Stored data entries:

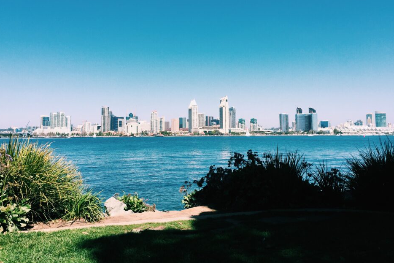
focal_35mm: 31
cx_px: 197
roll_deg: -0.4
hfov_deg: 60.3
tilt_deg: +3.6
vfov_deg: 42.2
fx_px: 339
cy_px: 112
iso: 32
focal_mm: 4.15
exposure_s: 1/1980
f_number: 2.2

What the exercise asks => Your answer must be a verbatim copy of the entries above, with no images included.

Output of the task =>
focal_35mm: 31
cx_px: 197
roll_deg: -0.4
hfov_deg: 60.3
tilt_deg: +3.6
vfov_deg: 42.2
fx_px: 339
cy_px: 112
iso: 32
focal_mm: 4.15
exposure_s: 1/1980
f_number: 2.2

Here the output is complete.